Collected data:
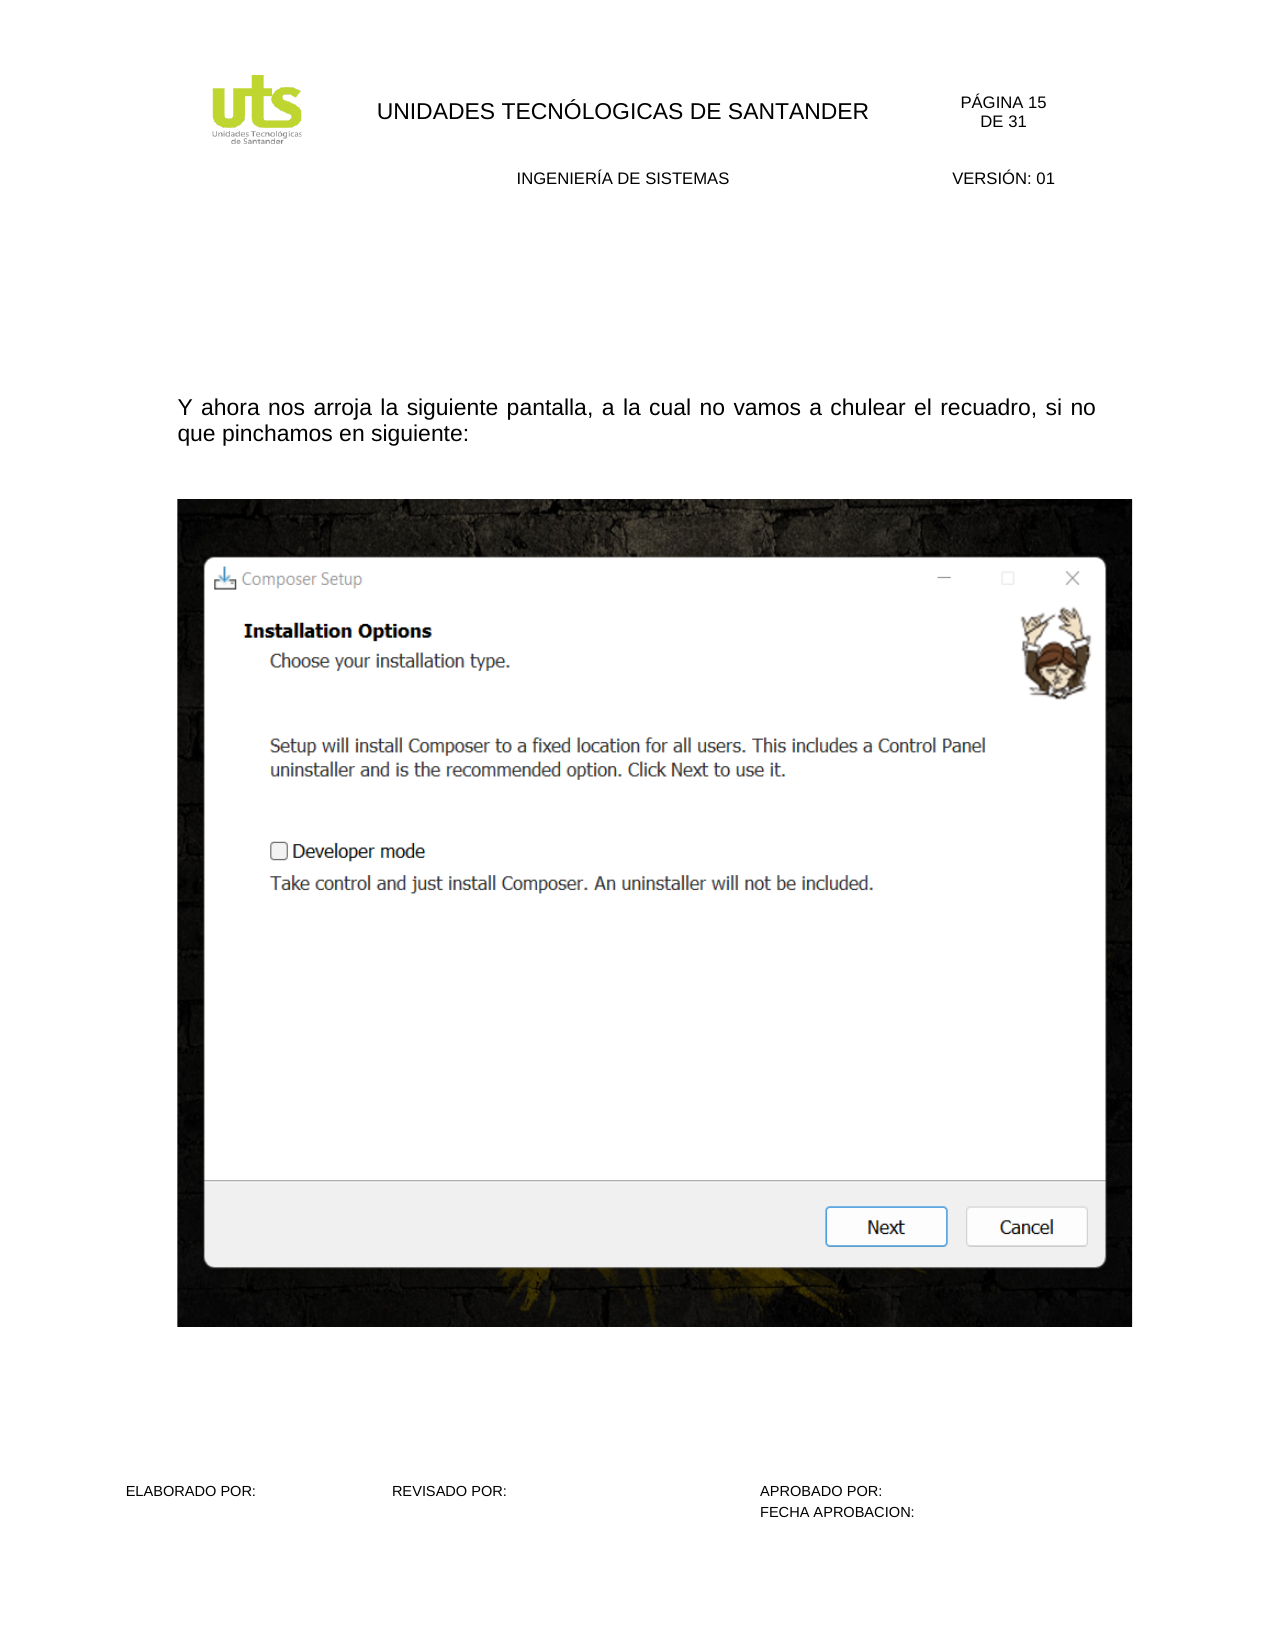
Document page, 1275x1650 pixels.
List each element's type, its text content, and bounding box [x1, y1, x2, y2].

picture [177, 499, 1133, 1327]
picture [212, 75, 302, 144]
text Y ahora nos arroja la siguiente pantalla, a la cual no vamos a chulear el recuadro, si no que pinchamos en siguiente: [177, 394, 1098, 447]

TASK TO COMPLETE
Restate, word for word, the entries above, dropping any picture.

REPLY TO THE TASK
Document page, 1275x1650 pixels.
List each element's type, its text content, and bounding box [x1, y1, x2, y2].

picture [177, 499, 1133, 1327]
picture [212, 75, 302, 144]
text Y ahora nos arroja la siguiente pantalla, a la cual no vamos a chulear el recuadro, si no que pinchamos en siguiente: [177, 394, 1098, 447]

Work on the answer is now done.